» Written task 1: Reproduce the passage on lithography verbatim, from "As to Mezzotint" up to and including "that is washed.".
» Written task 2: Proceed with the passage on lithography and etching, writing on from its final sentence.

» Source text:
A comparison between Lithography and Etching in particular—putting other mediums aside—leads to further reflections. Lithography lacks the relief of etched work. “You can’t have grey and black lines”—a skilled etcher says to me, who enjoys Lithography as well as Etching, and sometimes practises it—“you can’t have grey and black lines, in that the printing of a lithograph is surface-printing, and every mark upon the stone prints equally black. Therefore for grey work in Lithography, you must have a grain upon the stone—or on the transfer-paper—that your drawing is made on.” And he adds, “Whatever can be done upon a lithographic stone, can be done with a much higher quality upon a plate.” And the soft grey line, he says, when got upon the stone—“well, if that is what you want, in a soft-ground etching it can be got much better.”

As to Mezzotint again, to compare the quality of a fine mezzotint from copper, with any quality that is obtainable in stone, would, generally, be absurd. We are brought back, however, to that which is Lithography’s especial virtue and convenience—it gives the autographic quality of the pencil drawing, of the chalk drawing, of the drawing that is washed.

When, in these last words, I tried to indicate Lithography’s natural limits, and said, practically, that its main function was to produce “battalions” where ordinary drawing must produce but “single spies,” I said nothing that need encourage readers to suppose that its process lay perfectly at the command of every draughtsman, and that the first-comer, did he know well how to draw, would get from the lithographic stone every quality the stone could yield. And this being so, it can surprise no one if in a chapter on the Revival of Lithography I give conspicuous place to the young men who have really fagged at it, rather than to the possibly more accomplished, the certainly more famous artists who have drawn just lately on the tracing-paper, oftener than not in complimentary recognition of the fact that now a hundred years have passed since Alois Senefelder invented the method which, half a century later, Hulmandel did something to perfect.

» Dataset entries:
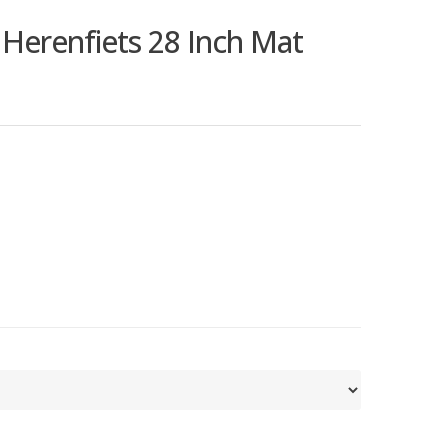
Herenfiets 28 Inch Mat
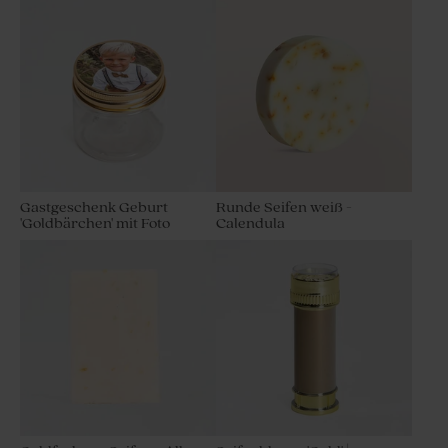
Gastgeschenk Geburt
Runde Seifen weiß -
'Goldbärchen' mit Foto
Calendula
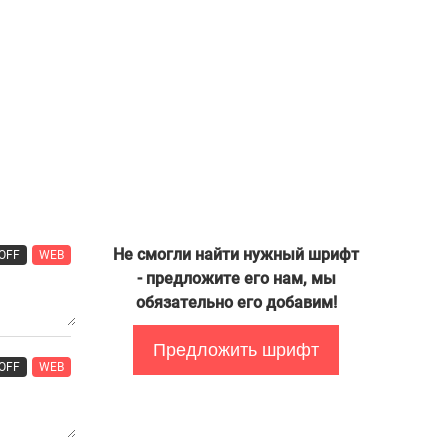
Не смогли найти нужный шрифт
OFF
WEB
- предложите его нам, мы
обязательно его добавим!
Предложить шрифт
OFF
WEB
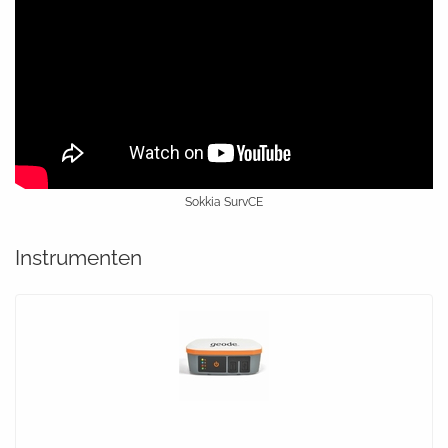
Sokkia SurvCE
Instrumenten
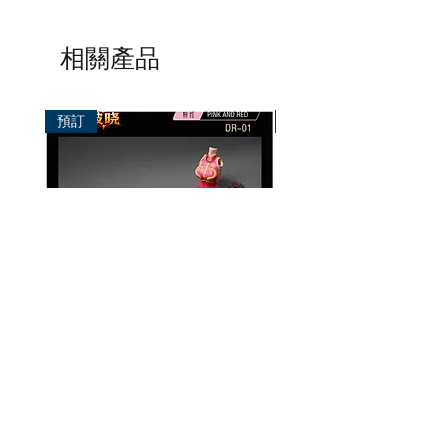
相關產品
預訂
預訂
破曉工作室 1/12 配件包
玄繭工作室 1/12 格鬥少女
華/影姬
價格
HK$150.00
價格
HK$420.00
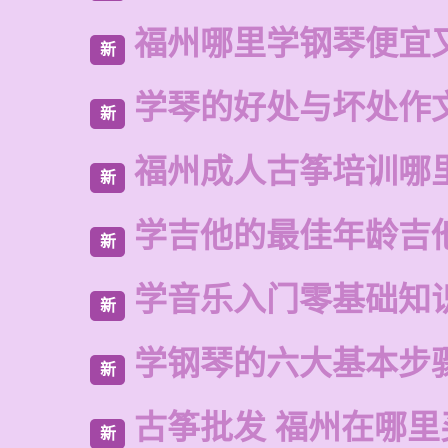
福州哪里学钢琴便宜
新
学琴的好处与坏处作文
新
福州成人古筝培训哪
新
学吉他的最佳年龄吉
新
学音乐入门零基础知
新
学钢琴的六大基本步
新
古筝批发 福州在哪里
新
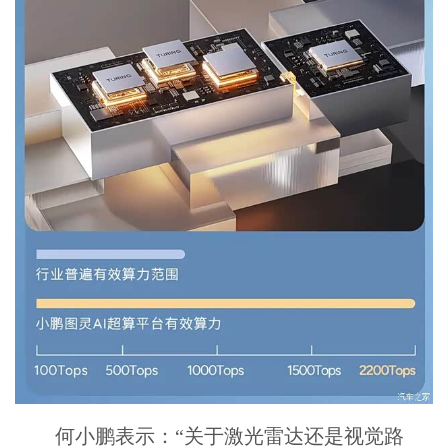
何小鹏表示：“关于激光雷达还是视觉路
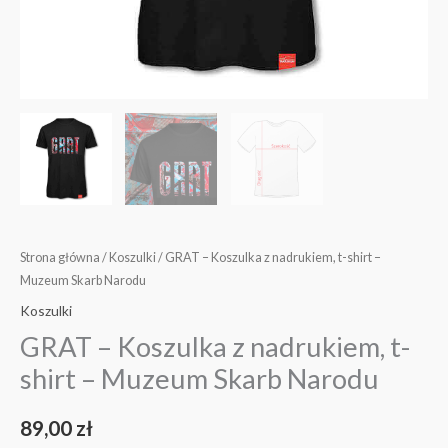
Strona główna
/
Koszulki
/ GRAT – Koszulka z nadrukiem, t-shirt –
Muzeum Skarb Narodu
Koszulki
GRAT – Koszulka z nadrukiem, t-
shirt – Muzeum Skarb Narodu
89,00
zł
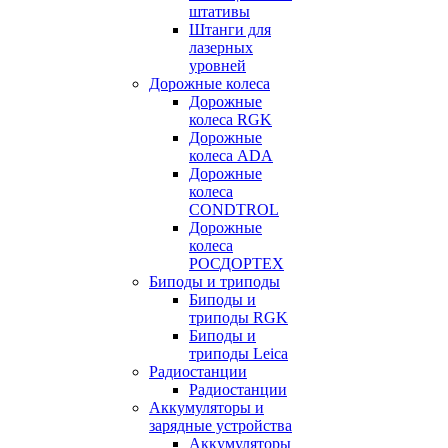
штативы
Штанги для
лазерных
уровней
Дорожные колеса
Дорожные
колеса RGK
Дорожные
колеса ADA
Дорожные
колеса
CONDTROL
Дорожные
колеса
РОСДОРТЕХ
Биподы и триподы
Биподы и
триподы RGK
Биподы и
триподы Leica
Радиостанции
Радиостанции
Аккумуляторы и
зарядные устройства
Аккумуляторы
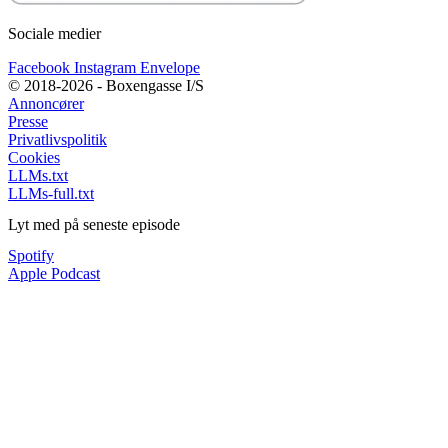
Sociale medier
Facebook
Instagram
Envelope
© 2018-2026 - Boxengasse I/S
Annoncører
Presse
Privatlivspolitik
Cookies
LLMs.txt
LLMs-full.txt
Lyt med på seneste episode
Spotify
Apple Podcast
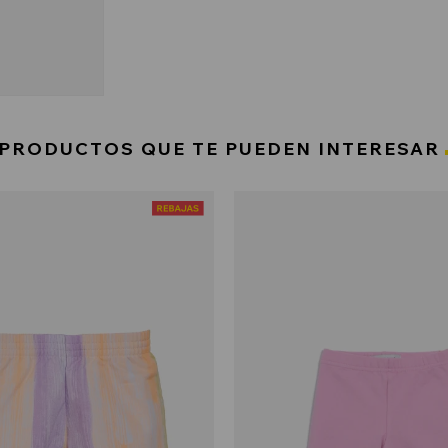
PRODUCTOS QUE TE PUEDEN INTERESAR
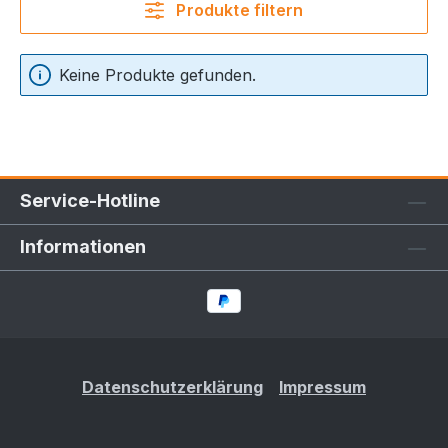
Produkte filtern
Keine Produkte gefunden.
Service-Hotline
Informationen
Datenschutzerklärung
Impressum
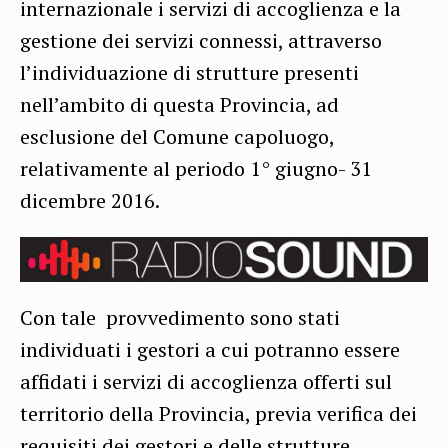
internazionale i servizi di accoglienza e la
gestione dei servizi connessi, attraverso
l’individuazione di strutture presenti
nell’ambito di questa Provincia, ad
esclusione del Comune capoluogo,
relativamente al periodo 1° giugno- 31
dicembre 2016.
Con tale provvedimento sono stati
individuati i gestori a cui potranno essere
affidati i servizi di accoglienza offerti sul
territorio della Provincia, previa verifica dei
requisiti dei gestori e delle strutture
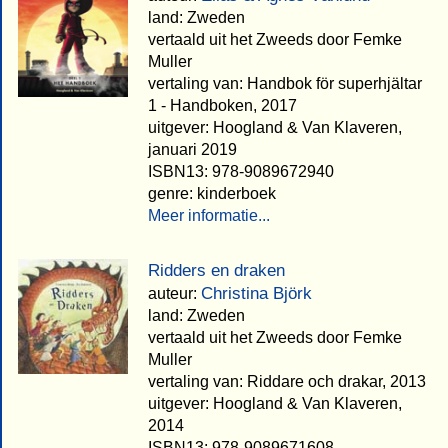
land: Zweden
vertaald uit het Zweeds door Femke
Muller
vertaling van: Handbok för superhjältar
1 - Handboken, 2017
uitgever: Hoogland & Van Klaveren,
januari 2019
ISBN13: 978-9089672940
genre: kinderboek
Meer informatie...
Ridders en draken
Christina Björk
auteur:
land: Zweden
vertaald uit het Zweeds door Femke
Muller
vertaling van: Riddare och drakar, 2013
uitgever: Hoogland & Van Klaveren,
2014
ISBN13: 978-9089671608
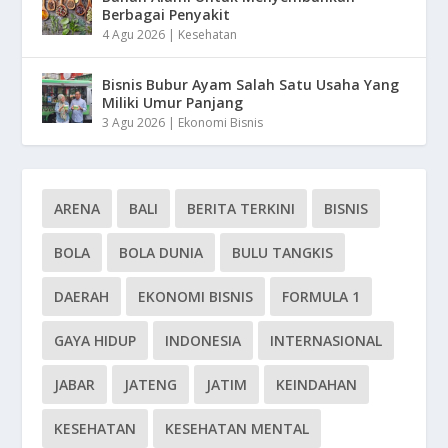
Berbagai Penyakit
4 Agu 2026
|
Kesehatan
Bisnis Bubur Ayam Salah Satu Usaha Yang
Miliki Umur Panjang
3 Agu 2026
|
Ekonomi Bisnis
ARENA
BALI
BERITA TERKINI
BISNIS
BOLA
BOLA DUNIA
BULU TANGKIS
DAERAH
EKONOMI BISNIS
FORMULA 1
GAYA HIDUP
INDONESIA
INTERNASIONAL
JABAR
JATENG
JATIM
KEINDAHAN
KESEHATAN
KESEHATAN MENTAL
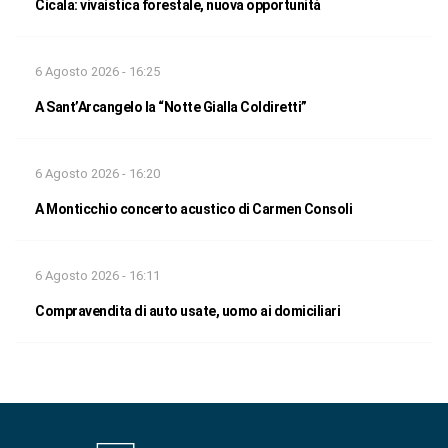
Cicala: vivaistica forestale, nuova opportunità
6 Agosto 2026 - 16:25
A Sant’Arcangelo la “Notte Gialla Coldiretti”
6 Agosto 2026 - 16:20
A Monticchio concerto acustico di Carmen Consoli
6 Agosto 2026 - 16:11
Compravendita di auto usate, uomo ai domiciliari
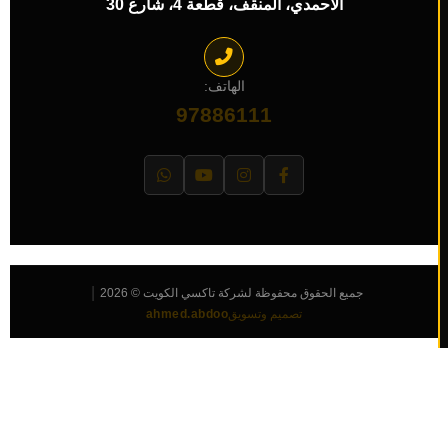
الأحمدي، المنقف، قطعة 4، شارع 30
الهاتف:
97886111
|
جميع الحقوق محفوظة لشركة تاكسي الكويت © 2026
تصميم وتسويق
ahmed.abdoo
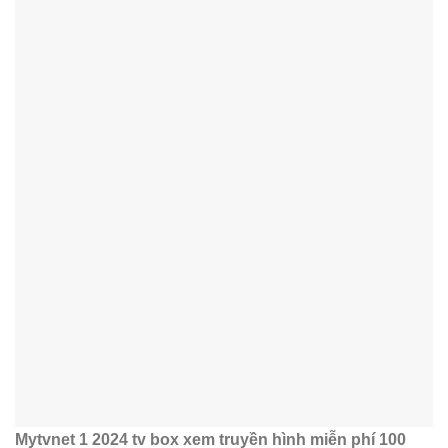
Mytvnet 1 2024 tv box xem truyền hình miễn phí 100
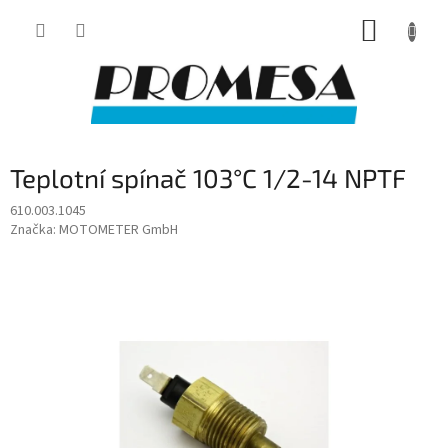
Přejít
NÁKUP
na
obsah
KOŠÍK
Teplotní spínač 103°C 1/2-14 NPTF
610.003.1045
Značka:
MOTOMETER GmbH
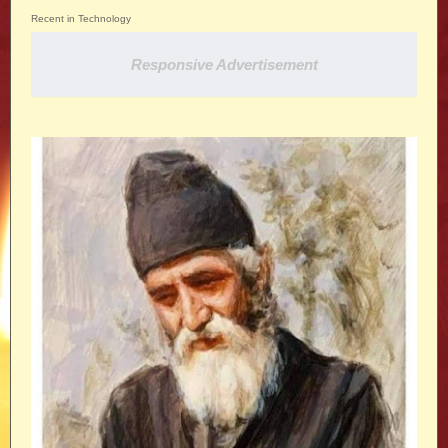
Recent in Technology
Responsive Advertisement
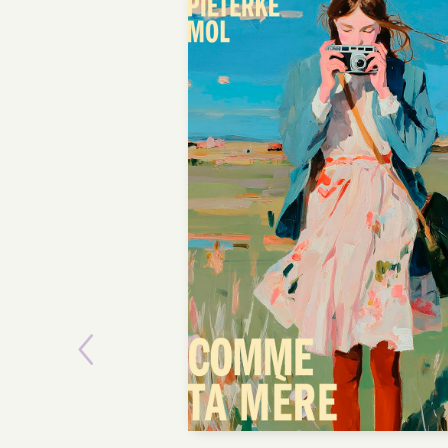
Previous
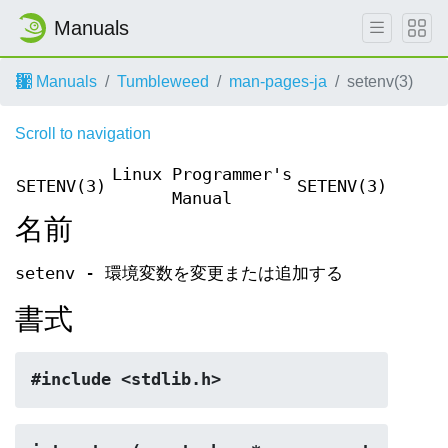
Manuals
Manuals
Tumbleweed
man-pages-ja
setenv(3)
Scroll to navigation
Linux Programmer's
SETENV(3)
SETENV(3)
Manual
名前
setenv - 環境変数を変更または追加する
書式
#include <stdlib.h>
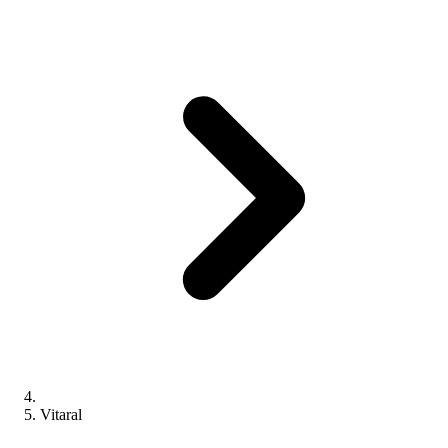
Vitaral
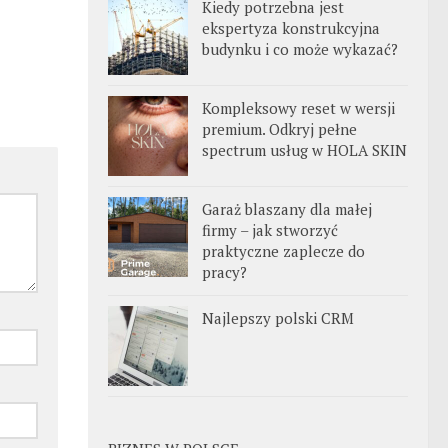
Kiedy potrzebna jest
ekspertyza konstrukcyjna
budynku i co może wykazać?
Kompleksowy reset w wersji
premium. Odkryj pełne
spectrum usług w HOLA SKIN
Garaż blaszany dla małej
firmy – jak stworzyć
praktyczne zaplecze do
pracy?
Najlepszy polski CRM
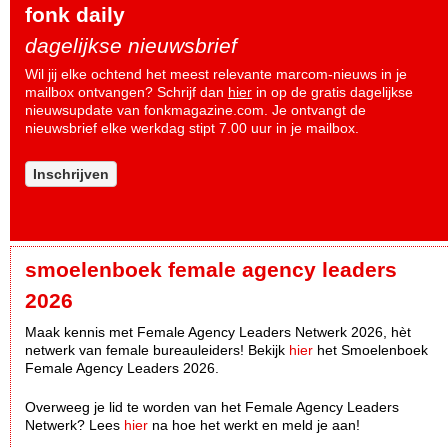
fonk daily
dagelijkse nieuwsbrief
Wil jij elke ochtend het meest relevante marcom-nieuws in je
mailbox ontvangen? Schrijf dan
hier
in op de gratis dagelijkse
nieuwsupdate van fonkmagazine.com. Je ontvangt de
nieuwsbrief elke werkdag stipt 7.00 uur in je mailbox.
Inschrijven
smoelenboek female agency leaders
2026
Maak kennis met Female Agency Leaders Netwerk 2026, hèt
netwerk van female bureauleiders! Bekijk
hier
het Smoelenboek
Female Agency Leaders 2026.
Overweeg je lid te worden van het Female Agency Leaders
Netwerk? Lees
hier
na hoe het werkt en meld je aan!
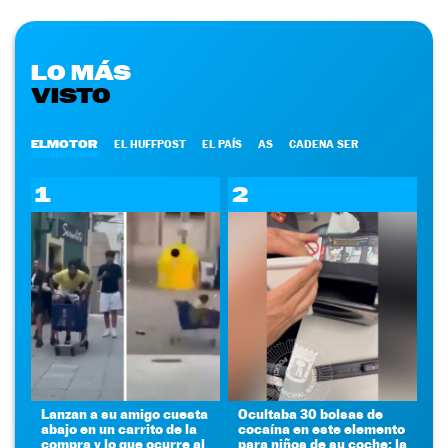
LO MÁS
VISTO
ELMOTOR
EL HUFFPOST
EL PAÍS
AS
CADENA SER
1
2
Lanzan a su amigo cuesta
Ocultaba 30 bolsas de
abajo en un carrito de la
cocaína en este elemento
compra y lo que ocurre al
para niños de su coche: la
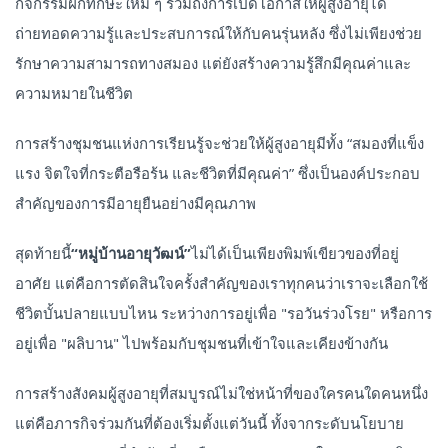
กิจกรรมฝึกทักษะใหม่ ๆ รวมถึงการเปิดโอกาสให้ผู้สูงอายุได้
ถ่ายทอดความรู้และประสบการณ์ให้กับคนรุ่นหลัง ซึ่งไม่เพียงช่วย
รักษาความสามารถทางสมอง แต่ยังสร้างความรู้สึกมีคุณค่าและ
ความหมายในชีวิต
การสร้างชุมชนแห่งการเรียนรู้จะช่วยให้ผู้สูงอายุมีทั้ง “สมองที่แข็ง
แรง จิตใจที่กระตือรือร้น และชีวิตที่มีคุณค่า” ซึ่งเป็นองค์ประกอบ
สำคัญของการมีอายุยืนอย่างมีคุณภาพ
สุดท้ายนี้
“หมู่บ้านอายุวัฒน์”
ไม่ได้เป็นเพียงพิมพ์เขียวของที่อยู่
อาศัย แต่คือการตัดสินใจครั้งสำคัญของเราทุกคนว่าเราจะเลือกใช้
ชีวิตบั้นปลายแบบไหน ระหว่างการอยู่เพื่อ "รอวันร่วงโรย" หรือการ
อยู่เพื่อ "ผลิบาน" ไปพร้อมกับชุมชนที่เข้าใจและเคียงข้างกัน
การสร้างสังคมผู้สูงอายุที่สมบูรณ์ไม่ใช่หน้าที่ของใครคนใดคนหนึ่ง
แต่คือภารกิจร่วมกันที่ต้องเริ่มตั้งแต่วันนี้ ทั้งจากระดับนโยบาย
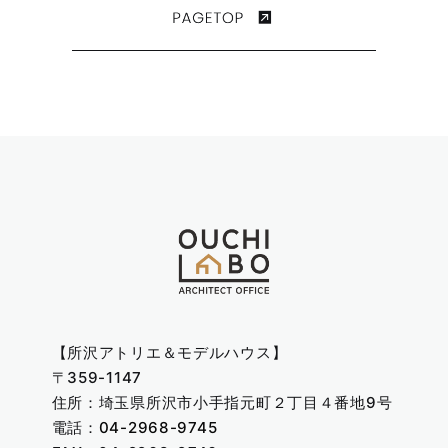
【所沢アトリエ＆モデルハウス】
〒359-1147
住所：埼玉県所沢市小手指元町２丁目４番地9号
電話：
04-2968-9745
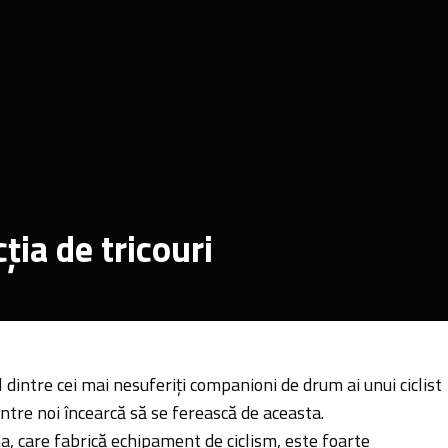
ția de tricouri
 dintre cei mai nesuferiți companioni de drum ai unui ciclist
intre noi încearcă să se ferească de aceasta.
 care fabrică echipament de ciclism, este foarte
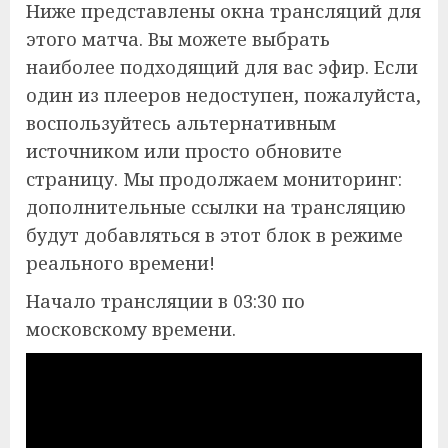
Ниже представлены окна трансляций для
этого матча. Вы можете выбрать
наиболее подходящий для вас эфир. Если
один из плееров недоступен, пожалуйста,
воспользуйтесь альтернативным
источником или просто обновите
страницу. Мы продолжаем мониторинг:
дополнительные ссылки на трансляцию
будут добавляться в этот блок в режиме
реального времени!
Начало трансляции в 03:30 по
московскому времени.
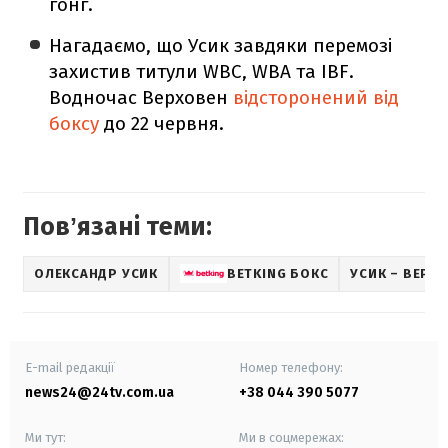
гонг.
Нагадаємо, що Усик завдяки перемозі
захистив титули WBC, WBA та IBF.
Водночас Верховен
відсторонений від
боксу
до 22 червня.
Повʼязані теми:
ОЛЕКСАНДР УСИК
BETKING БОКС
УСИК – ВЕРХ
E-mail редакції
Номер телефону:
news24@24tv.com.ua
+38 044 390 5077
Ми тут:
Ми в соцмережах:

» Written response 1:
As to Mezzotint again, to compare the quality of a fine mezzotint from copper, with any quality that is obtainable in stone, would, generally, be absurd. We are brought back, however, to that which is Lithography’s especial virtue and convenience—it gives the autographic quality of the pencil drawing, of the chalk drawing, of the drawing that is washed.

» Written response 2:
Mr C. H. Shannon—pre-eminently noticeable among these younger men—has been discussed already. We will look now at the work of another of them—Mr Will Rothenstein, whose mind, whose hand-work, is conspicuously unlike Mr Shannon’s, in that, though he can be romantic, he can scarcely be poetic. A vivid realism is his characteristic, and, with that vivid realism, romance, phantasy, caprice—either or all—may find themselves in company; but poetry, hardly. Mr Rothenstein—as there is some reason, perhaps, for telling the collector—is not only young, but extremely young. His series of Oxford lithographs were wrought, most of them, when he was between twenty and two-and-twenty years old. It was an audacious adventure, with youth for its excuse. For this set of Oxford portraits was to be the abstract of the Oxford of a day. In it, Professors and Heads of Houses are—men who for perhaps a generation remain in their place—but in it, too, are athletes, engaging undergraduates, lads whose achievements may become a tradition, but whose places know them no more. The first part of the “Oxford Characters”—that is the proper name of it—appeared in June 1893. In it, is the portrait of that great Christ Church boating man, W. L. Fletcher, and a portrait of Sir Henry Acland, for which another more august-looking rendering of the same head and figure was after a while substituted. Again, there is an admirable vision of Max Müller—Mr Rothenstein’s high-water mark, perhaps, in that which he might probably suppose to be the humble art of likeness-taking.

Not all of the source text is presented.